In the statement – released by the Federal Reserve, Bureau of Consumer Financial Protection (BCFP, formerly known as the CFPB), the Federal Deposit Insurance Corp. (FDIC), National Credit Union Administration (NCUA), and the Office of the Comptroller of the Currency (OCC) – the agencies said that supervisory guidance can outline their supervisory expectations or priorities and articulate the agencies’ general views regarding appropriate practices for a given subject area.
Guidance, the agencies said, can provide examples of practices that the agencies generally consider consistent with safety-and-soundness standards or other applicable laws and regulations, including those designed to protect consumers. “Supervised institutions at times request supervisory guidance, and such guidance is important to provide insight to industry, as well as supervisory staff, in a transparent way that helps to ensure consistency in the supervisory approach,” the agencies point out in the statement.
The five policies and practices related to supervisory guidance that the statement, they said, are intended to clarify that:
- The agencies intend to limit the use of numerical thresholds or other “bright-lines” in describing expectations in supervisory guidance.
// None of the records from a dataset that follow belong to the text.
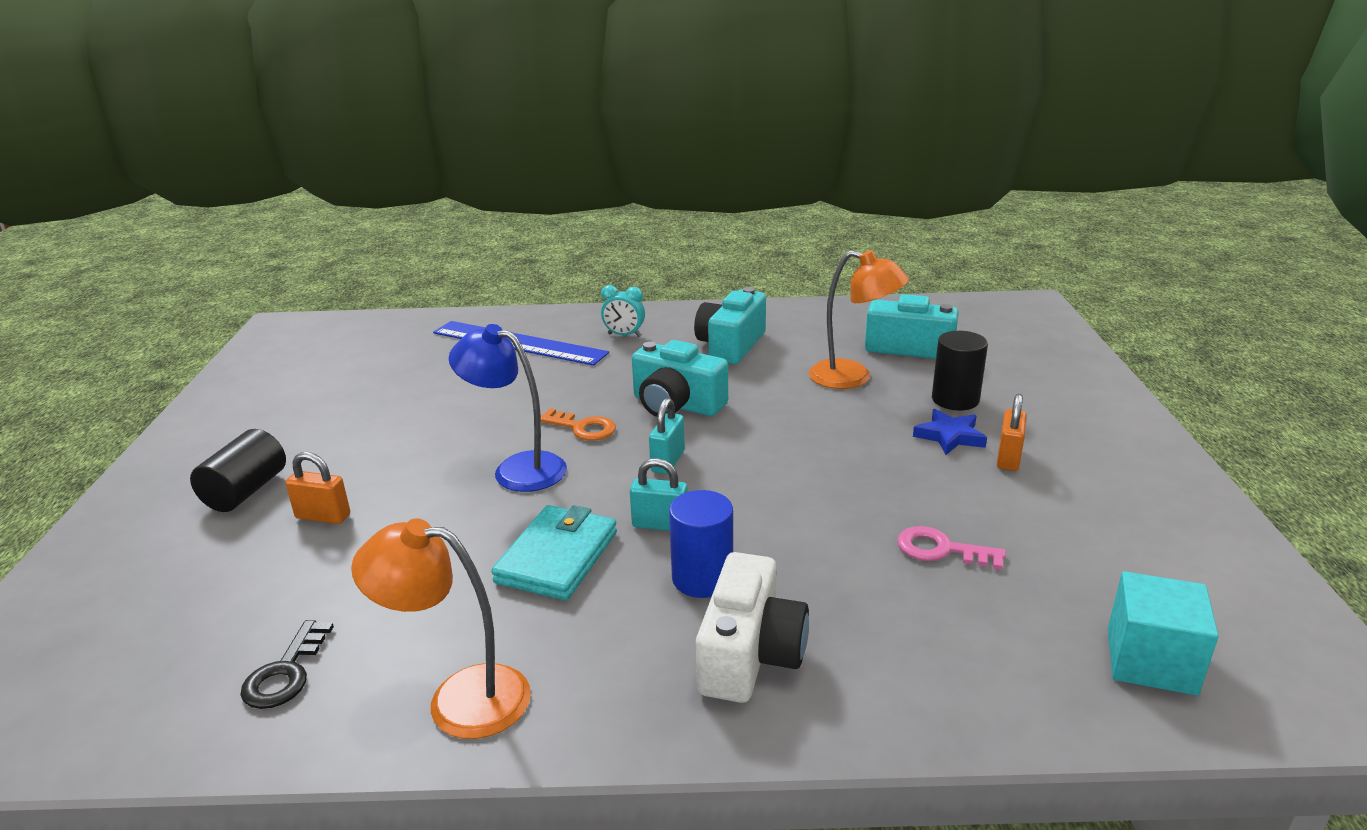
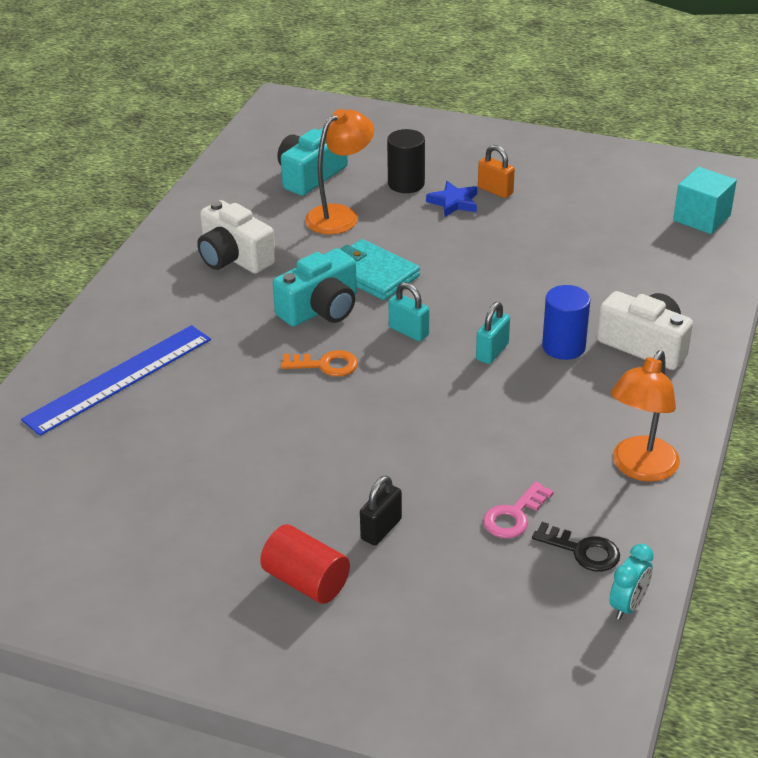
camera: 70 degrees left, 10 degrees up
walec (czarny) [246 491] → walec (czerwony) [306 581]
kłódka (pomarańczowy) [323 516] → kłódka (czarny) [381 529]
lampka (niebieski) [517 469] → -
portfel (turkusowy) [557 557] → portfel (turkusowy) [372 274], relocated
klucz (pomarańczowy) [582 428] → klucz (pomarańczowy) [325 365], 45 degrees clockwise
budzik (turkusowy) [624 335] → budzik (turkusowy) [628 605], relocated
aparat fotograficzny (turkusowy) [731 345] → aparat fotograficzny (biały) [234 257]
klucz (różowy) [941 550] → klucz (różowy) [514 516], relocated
Where numerical thresholds are used, the agencies intend to clarify that the thresholds are exemplary only and not suggestive of requirements. The agencies will continue to use numerical thresholds to tailor, and otherwise make clear, the applicability of supervisory guidance or programs to supervised institutions, and as required by statute.
- Examiners will not criticize a supervised financial institution for a “violation” of supervisory guidance. Rather, any citations will be for violations of law, regulation, or non-compliance with enforcement orders or other enforceable conditions. During examinations and other supervisory activities, examiners may identify unsafe or unsound practices or other deficiencies in risk management, including compliance risk management, or other areas that do not constitute violations of law or regulation. In some situations, examiners may reference (including in writing) supervisory guidance to provide examples of safe and sound conduct, appropriate consumer protection and risk management practices, and other actions for addressing compliance with laws or regulations.
- Agencies may continue to seek, as at times in the past, public comment on supervisory guidance. Seeking public comment on supervisory guidance does not mean that the guidance is intended to be a regulation or have the force and effect of law. The comment process helps the agencies to improve their understanding of an issue, to gather information on institutions’ risk management practices, or to seek ways to achieve a supervisory objective most effectively and with the least burden on institutions.
- The agencies will aim to reduce the issuance of multiple supervisory guidance documents on the same topic and will generally limit such multiple issuances going forward.
- The agencies will continue efforts to make the role of supervisory guidance clear in their communications to examiners and to supervised financial institutions, and encourage supervised institutions with questions about this statement or any applicable supervisory guidance to discuss the questions with their appropriate agency contact.